__Trecho fornecido__.
----------

[O texto abaixo é da autoria de Alberto Dines e foi publicado no dia 24/12 no site Observatório da Imprensa. Ele aborda, com muita propriedade, mais uma palhaçada protagonizada por nossos parlamentares, no espetáculo deprimente do simulacro da votação a jato de mais de 3.000 vetos presidenciais que mofam no Congresso, alguns há mais de década. O mofo é a característica marcante da mentalidade e da papelada de um Congresso que envergonha nossa democracia. Dines, corretamente, denuncia também veementemente a imprensa omissa que não policiou mais essa demonstração de incompetência e inutilidade de nossos parlamentares.]
Três mil vetos e uma grande omissão
Alberto Dines -- Observatório da Imprensa (24/12/2012)
Quando há duas semanas descobriu-se que havia mais de três mil vetos
presidenciais na fila para serem examinados pelo Congresso – alguns
datados de 1994! – flagrou-se a natureza e dimensões do leviatã
burocrático nacional.

----------

__Extratos de dados__.
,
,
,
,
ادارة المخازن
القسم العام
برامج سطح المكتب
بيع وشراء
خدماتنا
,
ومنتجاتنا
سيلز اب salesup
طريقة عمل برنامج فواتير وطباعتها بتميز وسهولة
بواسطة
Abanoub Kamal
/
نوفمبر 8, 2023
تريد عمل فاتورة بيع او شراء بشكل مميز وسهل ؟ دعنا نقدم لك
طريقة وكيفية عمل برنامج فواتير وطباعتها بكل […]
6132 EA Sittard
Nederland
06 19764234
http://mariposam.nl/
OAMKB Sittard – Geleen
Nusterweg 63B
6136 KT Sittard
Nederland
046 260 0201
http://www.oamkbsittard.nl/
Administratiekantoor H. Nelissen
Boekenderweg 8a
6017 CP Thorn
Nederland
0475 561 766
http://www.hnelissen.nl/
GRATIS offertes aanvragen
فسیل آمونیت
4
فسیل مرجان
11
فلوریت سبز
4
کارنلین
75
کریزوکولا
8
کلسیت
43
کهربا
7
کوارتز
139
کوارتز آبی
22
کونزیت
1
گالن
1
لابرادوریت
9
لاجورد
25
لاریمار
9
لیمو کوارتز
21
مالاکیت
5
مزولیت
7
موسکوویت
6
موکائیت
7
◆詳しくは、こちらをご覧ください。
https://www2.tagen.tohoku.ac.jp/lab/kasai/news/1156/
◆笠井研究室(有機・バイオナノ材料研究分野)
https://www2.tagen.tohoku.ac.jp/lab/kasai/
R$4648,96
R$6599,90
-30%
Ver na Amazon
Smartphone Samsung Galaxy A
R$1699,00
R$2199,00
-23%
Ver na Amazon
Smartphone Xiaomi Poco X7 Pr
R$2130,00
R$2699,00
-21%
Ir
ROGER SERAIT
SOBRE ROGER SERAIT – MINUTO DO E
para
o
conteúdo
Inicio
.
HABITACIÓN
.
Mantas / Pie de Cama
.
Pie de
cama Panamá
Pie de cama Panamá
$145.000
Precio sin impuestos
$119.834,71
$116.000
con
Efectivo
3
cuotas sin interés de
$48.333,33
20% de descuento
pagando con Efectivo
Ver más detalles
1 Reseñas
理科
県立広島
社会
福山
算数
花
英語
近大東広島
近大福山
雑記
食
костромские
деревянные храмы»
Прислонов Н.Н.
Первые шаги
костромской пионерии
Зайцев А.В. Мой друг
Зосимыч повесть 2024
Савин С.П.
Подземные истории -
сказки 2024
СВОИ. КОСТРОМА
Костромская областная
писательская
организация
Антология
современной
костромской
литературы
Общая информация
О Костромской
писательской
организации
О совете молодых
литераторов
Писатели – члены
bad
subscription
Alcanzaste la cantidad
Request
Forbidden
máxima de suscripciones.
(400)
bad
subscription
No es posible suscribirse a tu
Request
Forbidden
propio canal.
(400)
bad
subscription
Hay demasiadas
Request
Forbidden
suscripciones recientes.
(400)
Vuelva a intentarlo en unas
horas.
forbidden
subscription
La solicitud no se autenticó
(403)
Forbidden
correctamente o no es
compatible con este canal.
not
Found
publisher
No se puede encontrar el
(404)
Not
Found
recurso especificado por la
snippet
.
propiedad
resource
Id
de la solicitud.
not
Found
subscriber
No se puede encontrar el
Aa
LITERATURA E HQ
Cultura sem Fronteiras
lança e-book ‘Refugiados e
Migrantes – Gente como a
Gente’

----------

Por favor, cite fielmente, do texto sobre os vetos presidenciais, a parte que se abre com as palavras que contêm "Quando há duas" e se fecha com "burocrático nacional.".

Quando há duas semanas descobriu-se que havia mais de três mil vetos
presidenciais na fila para serem examinados pelo Congresso – alguns
datados de 1994! – flagrou-se a natureza e dimensões do leviatã
burocrático nacional.